I tried methods suggested here and here but they didn't work with my case. Regex makes my brain hurt so I will really appreciate your help.


Solution

  • I understand you want to ignore the periods inside numbers and period-separated single-letter chunks with an optional period right after.

    Here is a code snippet that implements the logic I described above:

    import re
    
    mystring = 'this is my first sentence with (brackets)in it. this is the second?What about this sentence with D.D.T. in it?or this with 4.5?'
    
    def fix_punctuation(text):
        def sentence_case(text):
            # Split into sentences. Therefore, find all text that ends
            # with punctuation followed by white space or end of string.
            sentences = re.findall(r'(?:\d+\.\d+|\b[A-Z](?:\.[A-Z])*\b\.?|[^.!?])+[.!?](?:\s|\Z)', text)
    
            # Capitalize the first letter of each sentence
            sentences = [x[0].upper() + x[1:] for x in sentences]
    
            # Combine sentences
            return ''.join(sentences)
        
        #add space after punctuation
        text = re.sub(r'(\d+\.\d+|\b[A-Z](?:\.[A-Z])*\b\.?)|([.,;:!?)])\s*', lambda x: x.group(1) or f'{x.group(2)} ', text)
        #capitalize sentences
        return sentence_case(text)
        
    print(fix_punctuation(mystring))
    # => This is my first sentence with (brackets) in it. This is the second?
    #    What about this sentence with D.D.T. in it? Or this with 4.5? 
    

    See the Python demo.

    The re.findall pattern, (?:\d+\.\d+|\b[A-Z](?:\.[A-Z])*\b\.?|[^.!?])+[.!?](?:\s|\Z), matches

    • (?:\d+\.\d+|\b[A-Z](?:\.[A-Z])*\b\.?|[^.!?])+ - one or more occurrences of
      • \d+\.\d+ - one or more digits, ., one or more digits
      • | - or
      • \b[A-Z](?:\.[A-Z])*\b\.? - a word boundary, an uppercase letter, zero or more repetitions of a period and an uppercase letter, a word boundary and an optional .
      • | - or
      • [^.!?] - a char other than ., ! and ?
    • [.!?] - ., ! or ?
    • (?:\s|\Z) - a whitespace or end of string.
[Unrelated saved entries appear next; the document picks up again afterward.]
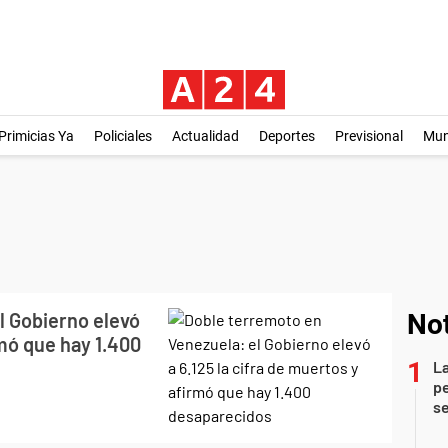
Primicias Ya
Policiales
Actualidad
Deportes
Previsional
Mu
l Gobierno elevó
Not
rmó que hay 1.400
La
pe
se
    The re.sub pattern, (\d+\.\d+|\b[A-Z](?:\.[A-Z])*\b\.?)|([.,;:!?)])\s*, matches and captures into Group 1 those patterns that we want to skip, and then matches and captures into Group 2 some punctuation chars and then matches any zero or more whitespace chars (to make sure we only have a single space after them), and a custom logic is used in the replacement argument, in the lambda expression.